ステルススキャン 【stealth scanning】
概要
ステルススキャン(stealth scanning)とは、サイバー攻撃を行う対象となるコンピュータの状態を調べるポートスキャンの手法の一つで、相手に記録(ログ)を取られずに調査を行う手法のこと。実際に接続を試みることにより相手方のTCPポート/UDPポートが開いているかどうかを調べることをポートスキャンというが、普通に接続を試みると通信記録に残るため、ポートスキャンを行っていることが明らかになってしまう。これを回避するため、通常の接続手順から外れた応答を行うことによりログを残させずにスキャンすることをステルススキャンという。
具体的には、接続が確立する寸前にキャンセルを意味する「RSTパケット」を送信して接続を中断する「SYNスキャン」や、接続が確立していないのにいきなり接続終了を意味する「FINパケット」を送りつけて相手方の応答を見る「FINスキャン」などの手法がある。
SYNスキャン (TCP SYNスキャン)
相手方に記録を取られずにポートスキャンを行うステルススキャンの一つで、TCPのSYNパケットの特徴を悪用する手法をSYNスキャンという。

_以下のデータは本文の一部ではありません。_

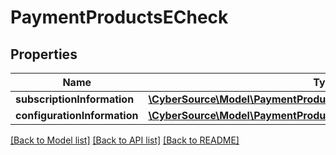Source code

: # PaymentProductsECheck

## Properties
Name | Type | Description | Notes
------------ | ------------- | ------------- | -------------
**subscriptionInformation** | [**\CyberSource\Model\PaymentProductsECheckSubscriptionInformation**](PaymentProductsECheckSubscriptionInformation.md) |  | [optional] 
**configurationInformation** | [**\CyberSource\Model\PaymentProductsECheckConfigurationInformation**](PaymentProductsECheckConfigurationInformation.md) |  | [optional] 

[[Back to Model list]](../README.md#documentation-for-models) [[Back to API list]](../README.md#documentation-for-api-endpoints) [[Back to README]](../README.md)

TCPでは、まずクライアントがサーバに「SYNパケット」を送り、サーバがクライアントに「ACKパケット」を返信し、最後にクライアントがサーバにACKパケットを送ることで接続が確立するが、SYNスキャンでは最後にクライアントから「RSTパケット」(リセット)を送信することにより、接続を中断する。このような用途にRSTを使うのは本来の仕様から逸脱するため、サーバ側では想定通りに処理が進まず、通信記録(ログ)に正しく記録されなくなってしまう。
FINスキャン (TCP FINスキャン)
TCPのFINパケットを悪用して相手方のコンピュータがどのような通信サービスを提供しているかを探る調査手法をFINスキャン(TCP FIN scan)という。相手方に通信記録(ログ)を残させずにポートスキャン(port scan)を行うステルススキャン(stealth scan)の一種である。
FINパケットはすでに接続が確立している相手と接続の終了を伝え合うために用意されているもので、未接続の相手に送るのは本来誤った使い方である。これを悪用して、TCP接続が未確立の相手の様々なTCPポートに向けて次々にいきなりFINパケットを送信し、反応を見る。
UNIX系OSなどが稼働するシステムでは稼働中のポートからは何も反応を返さず、ポートが閉じている場合のみRSTパケットを応答する。この反応の違いを見て、当該コンピュータの何番のポートが活動中かを記録を取られず調べ上げることができる。Windowsのように突然のFINには常にRSTを返すシステムもあり、この場合は各ポートの開閉は判断できないが、代わりにOSがWindowsであると推測することができる。